Q: A well-respected and competent contractor who has done excellent work for us before is giving us a bid to install a French drain and surface drain in our sloped backyard.

For the drain that will run along the entire back wall of our house, he proposed a 4-foot-deep-by-3-foot-wide French drain filled with rocks — and that’s it. His bid does not call for perforated pipe or fabric. He said the water just needs to percolate into the soil, which will be well beneath the foundation. Do you agree with this assessment?

In addition, because we are on a slope, the foundation at the front of the house is lower than the back of the house.
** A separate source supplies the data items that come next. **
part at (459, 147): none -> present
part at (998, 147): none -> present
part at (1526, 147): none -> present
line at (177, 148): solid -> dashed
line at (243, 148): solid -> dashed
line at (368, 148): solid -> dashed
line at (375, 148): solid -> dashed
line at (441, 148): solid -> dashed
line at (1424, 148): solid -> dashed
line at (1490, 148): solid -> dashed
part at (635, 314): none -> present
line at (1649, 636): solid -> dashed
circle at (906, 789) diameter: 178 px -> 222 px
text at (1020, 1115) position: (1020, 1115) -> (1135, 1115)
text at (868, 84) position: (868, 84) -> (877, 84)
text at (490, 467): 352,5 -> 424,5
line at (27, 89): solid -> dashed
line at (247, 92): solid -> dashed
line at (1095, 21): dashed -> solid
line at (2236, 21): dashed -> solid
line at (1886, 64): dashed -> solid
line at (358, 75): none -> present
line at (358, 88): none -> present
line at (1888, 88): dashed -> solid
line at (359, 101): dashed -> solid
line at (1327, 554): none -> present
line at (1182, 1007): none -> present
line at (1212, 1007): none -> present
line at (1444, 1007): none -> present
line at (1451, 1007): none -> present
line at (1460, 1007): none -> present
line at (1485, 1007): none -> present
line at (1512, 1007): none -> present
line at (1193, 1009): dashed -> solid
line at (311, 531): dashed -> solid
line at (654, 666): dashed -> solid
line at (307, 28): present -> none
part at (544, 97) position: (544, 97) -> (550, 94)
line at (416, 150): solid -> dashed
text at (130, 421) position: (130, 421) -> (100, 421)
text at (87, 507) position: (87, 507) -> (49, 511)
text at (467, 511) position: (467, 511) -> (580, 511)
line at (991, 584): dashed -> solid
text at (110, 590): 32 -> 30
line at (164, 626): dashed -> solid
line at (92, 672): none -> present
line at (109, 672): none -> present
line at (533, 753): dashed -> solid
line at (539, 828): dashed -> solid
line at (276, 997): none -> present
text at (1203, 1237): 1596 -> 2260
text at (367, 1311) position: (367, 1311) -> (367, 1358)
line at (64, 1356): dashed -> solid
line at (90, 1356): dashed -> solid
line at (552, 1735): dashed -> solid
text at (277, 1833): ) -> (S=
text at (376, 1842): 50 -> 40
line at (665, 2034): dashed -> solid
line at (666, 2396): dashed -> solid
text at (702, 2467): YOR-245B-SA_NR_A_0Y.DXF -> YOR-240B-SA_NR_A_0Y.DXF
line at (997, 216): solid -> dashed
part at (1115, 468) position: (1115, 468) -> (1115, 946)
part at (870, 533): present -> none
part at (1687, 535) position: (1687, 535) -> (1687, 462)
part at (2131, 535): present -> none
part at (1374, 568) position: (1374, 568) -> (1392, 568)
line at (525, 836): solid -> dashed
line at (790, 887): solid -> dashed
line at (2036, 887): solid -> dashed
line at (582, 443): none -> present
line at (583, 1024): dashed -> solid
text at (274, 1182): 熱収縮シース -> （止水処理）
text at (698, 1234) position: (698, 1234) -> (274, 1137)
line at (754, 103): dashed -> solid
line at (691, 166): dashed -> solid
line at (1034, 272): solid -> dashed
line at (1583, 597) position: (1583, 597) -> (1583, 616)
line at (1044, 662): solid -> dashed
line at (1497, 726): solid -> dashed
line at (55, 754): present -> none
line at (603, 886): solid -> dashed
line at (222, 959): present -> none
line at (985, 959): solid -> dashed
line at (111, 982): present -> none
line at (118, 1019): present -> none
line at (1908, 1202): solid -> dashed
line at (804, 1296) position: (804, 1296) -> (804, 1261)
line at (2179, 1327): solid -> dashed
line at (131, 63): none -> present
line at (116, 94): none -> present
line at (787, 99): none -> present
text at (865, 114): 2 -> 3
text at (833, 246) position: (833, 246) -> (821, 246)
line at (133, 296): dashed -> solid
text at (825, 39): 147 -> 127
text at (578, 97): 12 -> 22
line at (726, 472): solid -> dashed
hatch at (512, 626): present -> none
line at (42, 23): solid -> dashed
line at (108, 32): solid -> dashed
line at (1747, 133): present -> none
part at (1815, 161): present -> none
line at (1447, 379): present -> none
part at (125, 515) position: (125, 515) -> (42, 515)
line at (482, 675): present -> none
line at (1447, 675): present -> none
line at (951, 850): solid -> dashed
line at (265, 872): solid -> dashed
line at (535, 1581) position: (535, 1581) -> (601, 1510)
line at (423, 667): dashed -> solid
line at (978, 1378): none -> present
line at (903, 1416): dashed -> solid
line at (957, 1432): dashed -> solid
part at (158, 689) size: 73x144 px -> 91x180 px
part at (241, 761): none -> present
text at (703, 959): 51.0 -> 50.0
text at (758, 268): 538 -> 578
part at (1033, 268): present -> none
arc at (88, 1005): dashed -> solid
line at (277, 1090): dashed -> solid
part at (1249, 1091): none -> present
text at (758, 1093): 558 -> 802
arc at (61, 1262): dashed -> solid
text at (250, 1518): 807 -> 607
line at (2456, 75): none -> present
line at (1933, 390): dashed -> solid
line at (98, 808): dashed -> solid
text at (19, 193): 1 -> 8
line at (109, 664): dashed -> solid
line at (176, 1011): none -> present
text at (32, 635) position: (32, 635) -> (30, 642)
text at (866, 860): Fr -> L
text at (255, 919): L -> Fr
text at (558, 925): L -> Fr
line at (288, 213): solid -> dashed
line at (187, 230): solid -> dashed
I have read that a French drain needs to be deep enough to protect the lowest part of the house, so would a 4-feet-deep French drain in the backyard be sufficient to keep the entire foundation dry?

A: With all due respect, we disagree with your contractor. A 4-foot-deep-by-3-foot-wide gravel-filled trench will only create an underground lake.

If your soil is sufficiently porous for water to percolate into the soil at the bottom of the trench, it would also hold true that the topsoil is porous enough to "perc." If this is the case, you shouldn’t be considering a French drain at all.

The purpose of a French drain should be to divert water away from the foundation, down the hill to either a dry sump, a decorative pond or, if code allows, to the street.


The basic concept behind a French drain is to construct a slightly sloped trench filled with round stone and perforated pipe encased in a filter cloth to divert surface and subsurface water away from your house.

Interestingly, the French drain is not named for the country in Europe. Henry Flagg French, a judge and farmer in Concord, Mass., conceived and promoted the idea of redirecting water via underground piping in an 1859 book about farm drainage. French made his drains with clay tiles, the same type of piping used in old sewer lines. Modern residential French drains are usually constructed with 4-inch-diameter perforated plastic pipes

How a French drain works

A French drain consists of buried perforated pipes slightly sloped to easily channel water flow, in this case, away from the house foundation.

Start by digging a 2-foot-deep-by-18-inch-wide trench 2 feet or so away from the foundation at the highest point where the rear yard meets the foundation. Continue the trench downhill around the house until it extends beyond the foundation at the front of the house and discharges away from the foundation where excess water will not cause a problem for yourself or a neighbor.

The bottom of the trench should be sloped about 1 inch for every 8 feet in the direction you want water to flow.

Fill the bottom of trench with about 2 inches of 1-inch washed rounded stones. Washed stone is necessary to prevent small pieces of stone called "fines" from plugging the holes in the drainpipes.

Lay landscape filter cloth on the layer of rocks at the bottom of the trench. Lay the perforated plastic pipe with the holes face down over the cloth, then wrap the sides of the cloth over the pipe. The cloth prevents any soil particles moving down through the rocks above from plugging the holes in the pipe. Fill the trench with stone.

If you want to plant grass or shrubs over the stone, fill the trench to about 6 to 8 inches from the top with stone and top it off with topsoil. Then indulge your green thumb.

When complete, surface and subsurface water moving downhill hits the stone and percolates through the spaces between the round gravel and into the perforated pipe at the bottom of the trench. Water travels freely through the pipe, which empties a safe distance from the house. The water can be diverted to a low-lying area of the property, a drainage ditch, a dry well, or the street.

Your contractor’s solution will create more problems, unless your soil passes the "perc" test, in which case you probably don’t need a French drain at all.